*** SUPPLIED MATERIAL Section Begins ***
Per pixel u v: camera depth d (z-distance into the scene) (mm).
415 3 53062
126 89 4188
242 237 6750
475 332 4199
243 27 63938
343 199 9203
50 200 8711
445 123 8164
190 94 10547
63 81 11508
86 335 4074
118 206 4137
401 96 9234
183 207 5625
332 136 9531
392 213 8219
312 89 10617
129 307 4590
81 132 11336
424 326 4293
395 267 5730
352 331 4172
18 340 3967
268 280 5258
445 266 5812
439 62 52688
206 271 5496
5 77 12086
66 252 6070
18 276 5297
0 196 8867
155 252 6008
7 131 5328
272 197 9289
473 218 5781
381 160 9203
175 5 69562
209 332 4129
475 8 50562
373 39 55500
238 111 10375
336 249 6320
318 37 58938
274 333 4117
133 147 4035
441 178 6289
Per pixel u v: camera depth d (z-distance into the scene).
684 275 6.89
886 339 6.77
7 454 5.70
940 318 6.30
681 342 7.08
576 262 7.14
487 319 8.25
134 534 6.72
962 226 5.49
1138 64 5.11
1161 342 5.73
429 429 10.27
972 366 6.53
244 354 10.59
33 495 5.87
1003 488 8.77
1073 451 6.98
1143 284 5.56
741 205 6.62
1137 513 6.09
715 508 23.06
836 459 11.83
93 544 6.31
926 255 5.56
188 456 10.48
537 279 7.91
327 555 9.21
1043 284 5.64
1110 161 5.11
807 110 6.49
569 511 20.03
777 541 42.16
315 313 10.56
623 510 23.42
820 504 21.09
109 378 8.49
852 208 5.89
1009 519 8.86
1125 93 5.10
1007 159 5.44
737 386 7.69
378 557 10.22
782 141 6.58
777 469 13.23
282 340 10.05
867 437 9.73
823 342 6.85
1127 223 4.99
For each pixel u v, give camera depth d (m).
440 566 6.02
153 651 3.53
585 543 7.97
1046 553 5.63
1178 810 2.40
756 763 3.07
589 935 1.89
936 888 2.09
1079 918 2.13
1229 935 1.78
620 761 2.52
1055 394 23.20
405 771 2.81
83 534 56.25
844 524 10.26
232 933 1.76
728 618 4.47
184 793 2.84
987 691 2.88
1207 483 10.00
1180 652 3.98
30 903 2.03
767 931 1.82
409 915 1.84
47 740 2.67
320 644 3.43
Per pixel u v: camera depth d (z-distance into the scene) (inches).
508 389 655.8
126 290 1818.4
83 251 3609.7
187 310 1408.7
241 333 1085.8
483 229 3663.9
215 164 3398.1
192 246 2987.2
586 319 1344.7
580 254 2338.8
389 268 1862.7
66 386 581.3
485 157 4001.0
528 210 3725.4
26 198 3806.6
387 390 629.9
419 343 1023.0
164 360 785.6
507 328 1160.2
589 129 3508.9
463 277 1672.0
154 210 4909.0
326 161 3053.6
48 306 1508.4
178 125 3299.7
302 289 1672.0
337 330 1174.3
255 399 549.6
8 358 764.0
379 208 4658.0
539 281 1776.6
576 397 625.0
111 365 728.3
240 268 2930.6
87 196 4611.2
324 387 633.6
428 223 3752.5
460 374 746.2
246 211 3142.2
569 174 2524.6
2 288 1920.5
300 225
*** SUPPLIED MATERIAL Section Ends ***
▶ **WORK ITEM**: Retype only the lines above between the line with "728 618 4.47" and the line with "419 343 1023.0", counting those two lines as well, and keep every character as it is.

▶ **TASK ANSWER**:
728 618 4.47
184 793 2.84
987 691 2.88
1207 483 10.00
1180 652 3.98
30 903 2.03
767 931 1.82
409 915 1.84
47 740 2.67
320 644 3.43
Per pixel u v: camera depth d (z-distance into the scene) (inches).
508 389 655.8
126 290 1818.4
83 251 3609.7
187 310 1408.7
241 333 1085.8
483 229 3663.9
215 164 3398.1
192 246 2987.2
586 319 1344.7
580 254 2338.8
389 268 1862.7
66 386 581.3
485 157 4001.0
528 210 3725.4
26 198 3806.6
387 390 629.9
419 343 1023.0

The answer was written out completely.